Republicans may be in for a surprise in Texas this November, according to voter registration data that shows the Lone Star State has seen a surge of new voters since 2018.
Nearly 2.6 million people have registered to vote in the state since then-Representative Beto O’Rourke narrowly lost the midterm election to Senator Ted Cruz, adding roughly the size of Connecticut’s entire voter roll to the books. The bulk of those new voters originate from some of Texas’s most liberal territories, including the areas surrounding Dallas-Fort Worth, Houston, and Austin, reported the San Antonio Express-News.
And while that may not translate to an obvious win in a state with more than 30 million people, it has certainly caught the attention of local Republicans, who have diverted considerable attention toward maintaining their stronghold in the historically red state.
“We are in a competitive state and we are not going to win just sitting on our laurels,” Texas Republican strategist Dave Carney told the Express-News.
Rodney Ellis, a county commissioner in liberal Harris County, summed it up a little differently: “They’re terrified,” Ellis told the Express-News.
Cruz, meanwhile, has turned to begging for help in his own reelection campaign against Democratic challenger Representative Colin Allred.
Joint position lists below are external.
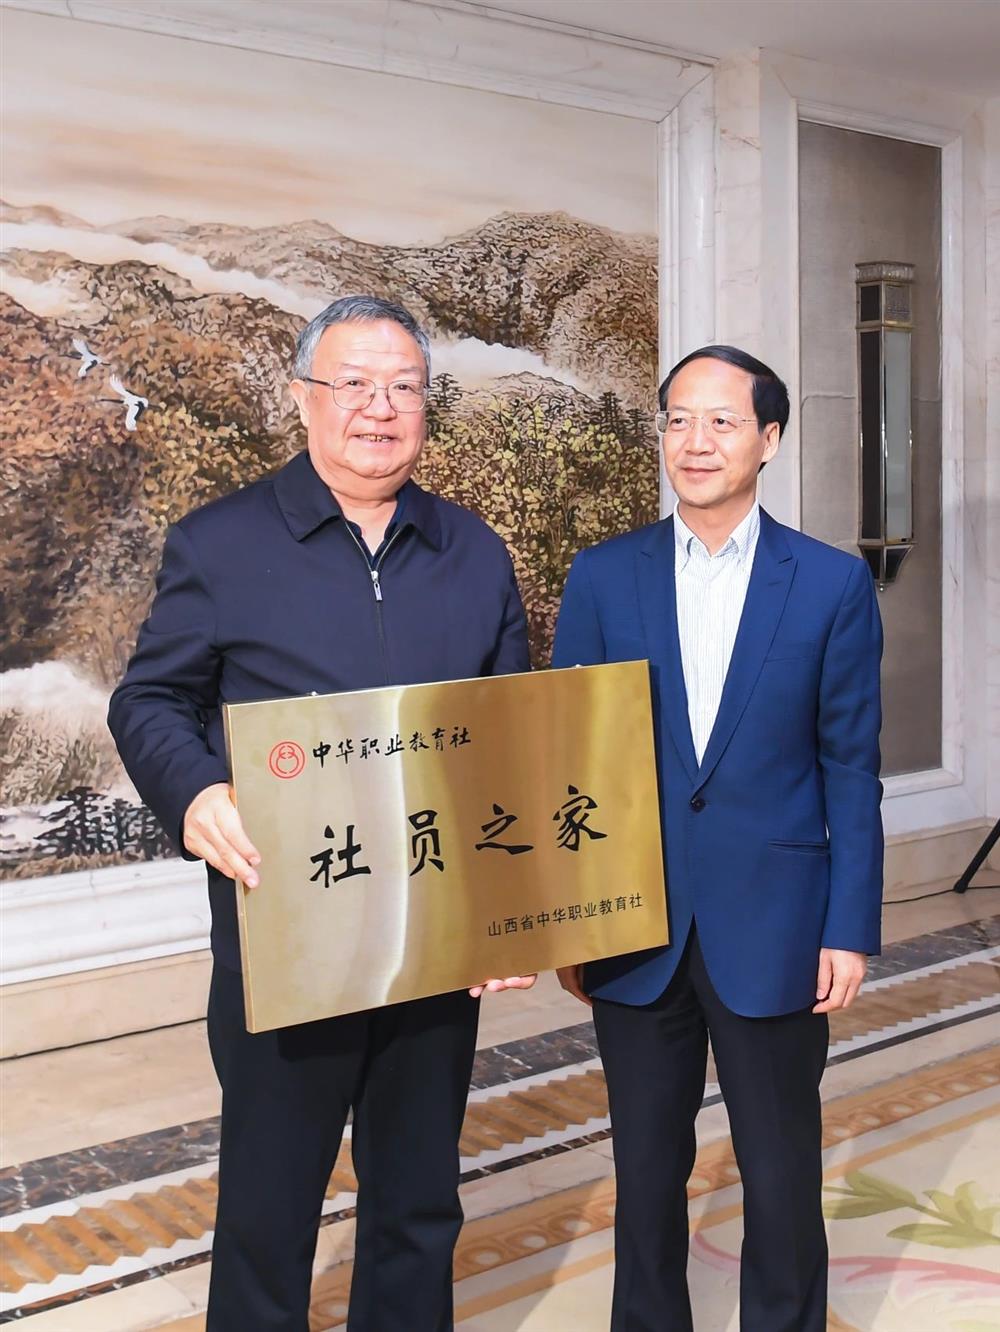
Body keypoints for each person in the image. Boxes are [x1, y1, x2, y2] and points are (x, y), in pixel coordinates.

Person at [108, 295, 534, 1332]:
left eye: (403, 388)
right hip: (285, 935)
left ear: (426, 406)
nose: (379, 409)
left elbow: (510, 735)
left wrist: (510, 909)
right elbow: (149, 700)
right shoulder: (220, 544)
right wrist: (195, 790)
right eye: (353, 385)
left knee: (420, 1200)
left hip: (434, 937)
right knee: (270, 1203)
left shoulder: (474, 552)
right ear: (302, 399)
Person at [552, 345, 883, 1332]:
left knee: (779, 1173)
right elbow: (569, 758)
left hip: (776, 924)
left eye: (722, 421)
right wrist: (571, 916)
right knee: (644, 1171)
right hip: (633, 923)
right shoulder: (603, 577)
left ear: (768, 439)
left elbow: (848, 766)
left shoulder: (828, 584)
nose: (695, 442)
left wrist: (848, 926)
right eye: (678, 420)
In an interview with Newsmax on Tuesday, Cruz emphasized Democratic spending in his state, as well as his diminishing odds of taking the race.
“I want to encourage your viewers this morning: I need your help,” Cruz said, urging people to “contribute” to his campaign website.
“Chuck Schumer and George Soros are flooding cash into the state of Texas,” Cruz said. “There have been multiple polls in the last three weeks that show it as a four-point race, a three-point race, a two-point race, and there have been two polls that show it as a one-point race.”
But rather than appeal to the surge of new liberal voters in his state, Cruz has spent the last few months doubling down on far-right conspiracies. He helped to elevate a disturbing and baseless lie about Haitian immigrants eating pets in Springfield, Ohio, and has refused to say whether he would accept the outcome of the November election if it doesn’t go Donald Trump’s way.
Cruz has also continued to idolize Trump, even after enduring possibly the ugliest verbal beating in Trump’s circle during the 2016 Republican presidential primary, which included Trump mocking the unpopular Texas senator for being so short he would need heels to reach the podium and plainly calling his wife ugly.